Saved entries
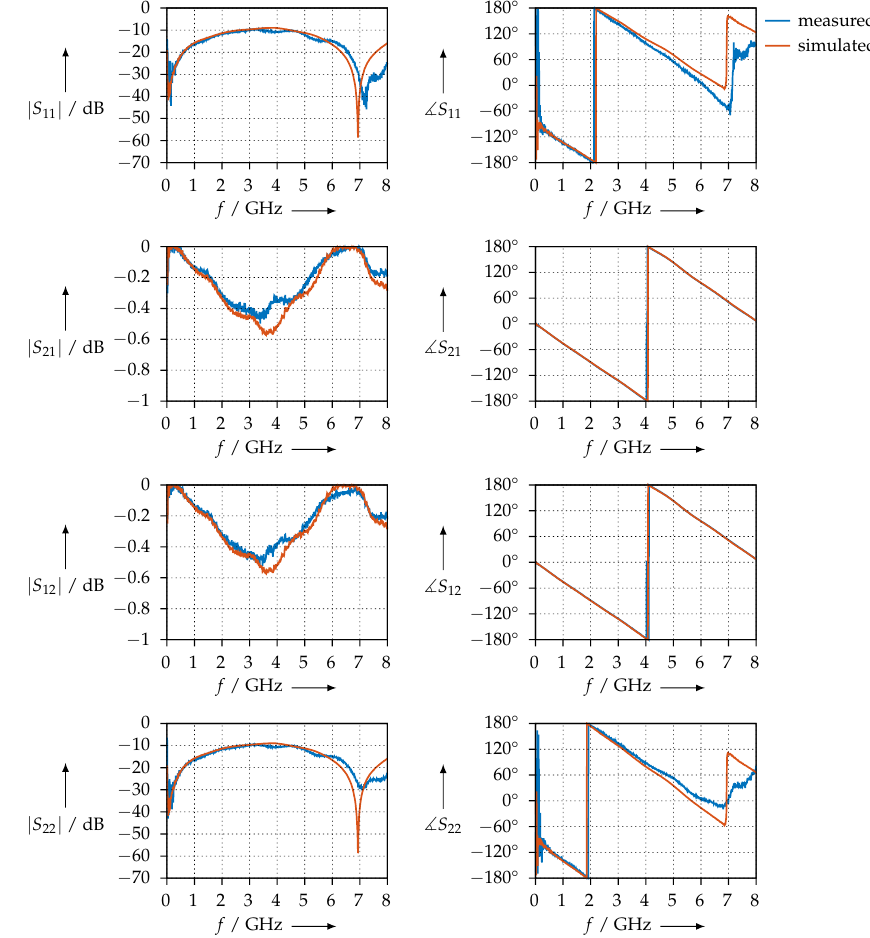
Figure 11. Measured and simulated S-parameters of the PTFE sample in the coaxial transmission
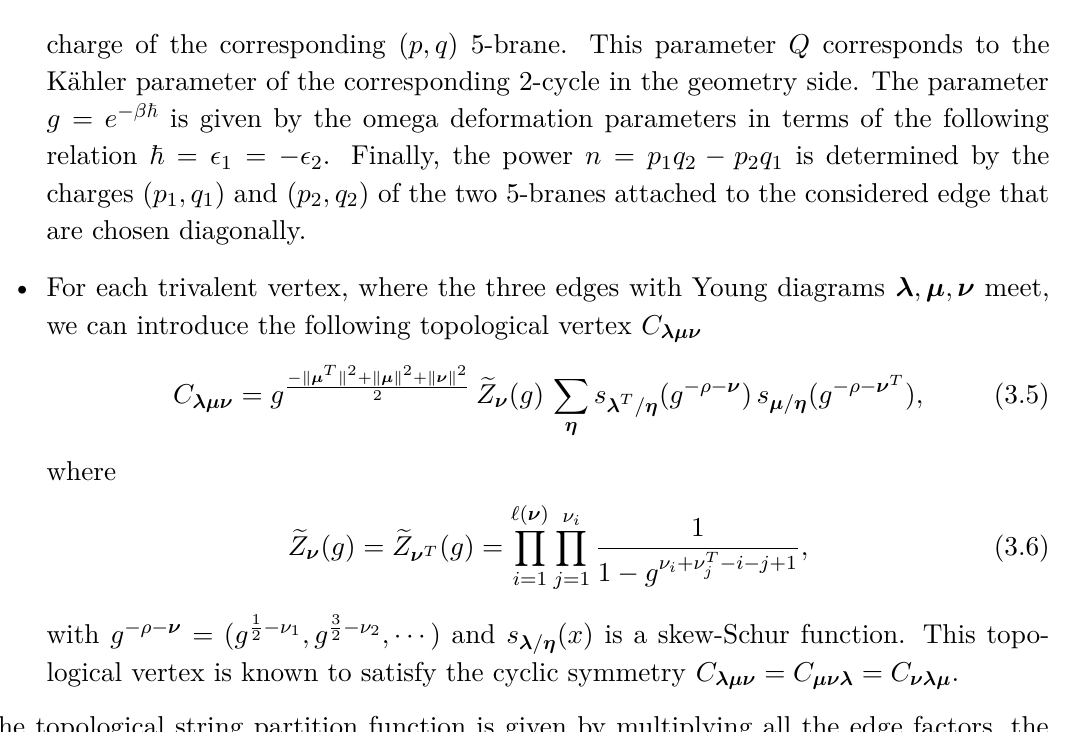
Figure 6 . The two different 5-branes intersecting with each other on the O 5 -plane. The O 5 -plane factor is introduced corresponding to such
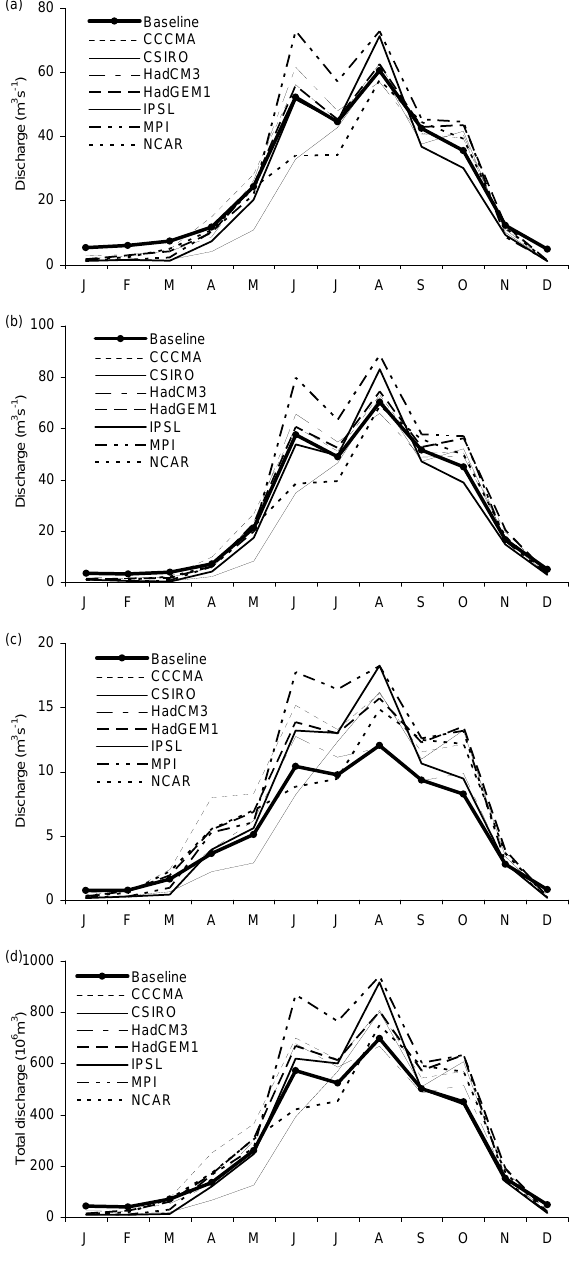
Fig. 7. Mean monthly discharge for the Group 2 scenarios (a) Thoubal, (b) Iril, (c) Nambul, (d) total river inflow to Loktak Lake.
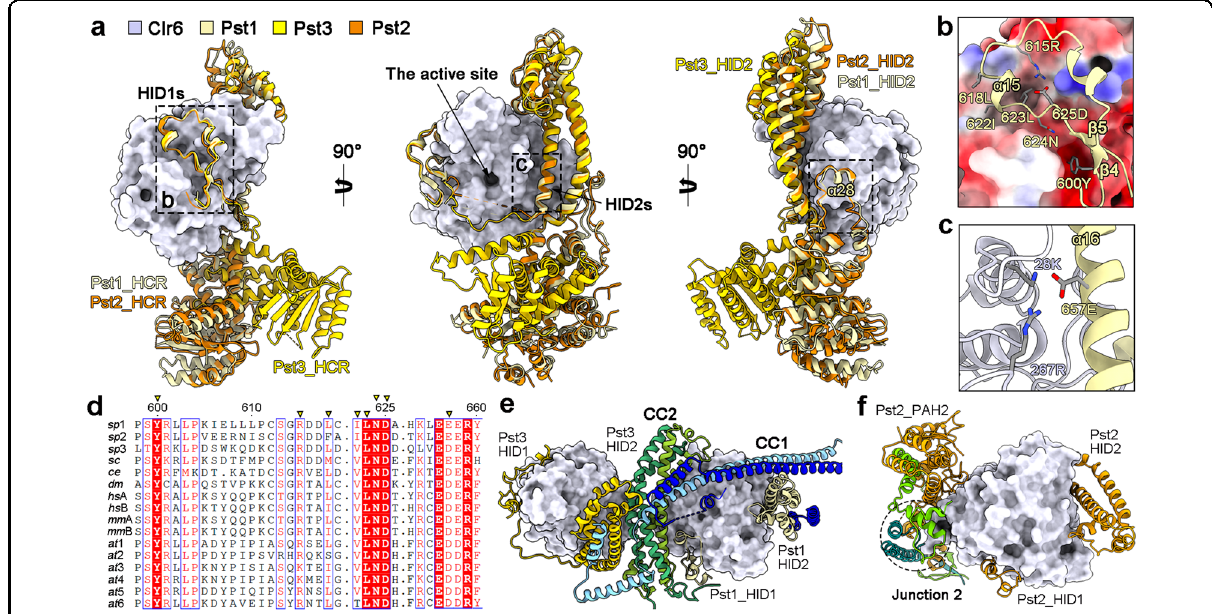
Fig. 4 Stabilization of the Clr6 in the SIN3L or SIN3S complex. a The interactions between Clr6 and the HID of Pst1/2/3. The HID1 and HID2 interact with the Clr6 conservatively. The Clr6 is shown in surface, while Pst1, Pst2 and Pst3 are shown in cartoon. b , c Close-up views of the interface between Clr6 and HID1 ( b ) or HID2 ( c ). d The sequence alignment of Sin3 homologs from different species. sp, Schizosaccharomyces pombe; sc, Saccharomyces cerevisiae; ce, Caenorhabditis elegans; dm, Drosophila melanogaster; hs, Homo sapiens; mm, Mus musculus; at, Arabidopsis thaliana . e , f Clr6 is stabilized by the scaffold of the SIN3L ( e ) or the SIN3S ( f )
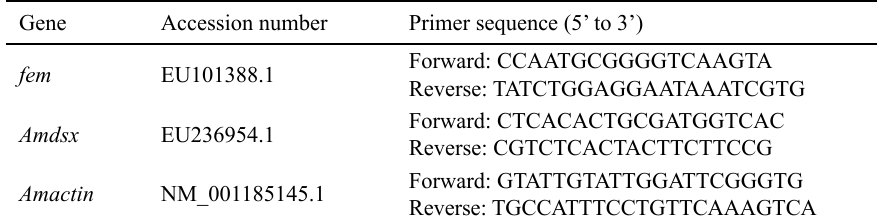
Table 1 . Primer sequences used for qRT- PCR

Activity:
Using the records above, copy every line that has the word "different" in it.

Solution to the problem:
Figure 6 . The two different 5-branes intersecting with each other on the O 5 -plane. The O 5 -plane factor is introduced corresponding to such
Fig. 4 Stabilization of the Clr6 in the SIN3L or SIN3S complex. a The interactions between Clr6 and the HID of Pst1/2/3. The HID1 and HID2 interact with the Clr6 conservatively. The Clr6 is shown in surface, while Pst1, Pst2 and Pst3 are shown in cartoon. b , c Close-up views of the interface between Clr6 and HID1 ( b ) or HID2 ( c ). d The sequence alignment of Sin3 homologs from different species. sp, Schizosaccharomyces pombe; sc, Saccharomyces cerevisiae; ce, Caenorhabditis elegans; dm, Drosophila melanogaster; hs, Homo sapiens; mm, Mus musculus; at, Arabidopsis thaliana . e , f Clr6 is stabilized by the scaffold of the SIN3L ( e ) or the SIN3S ( f )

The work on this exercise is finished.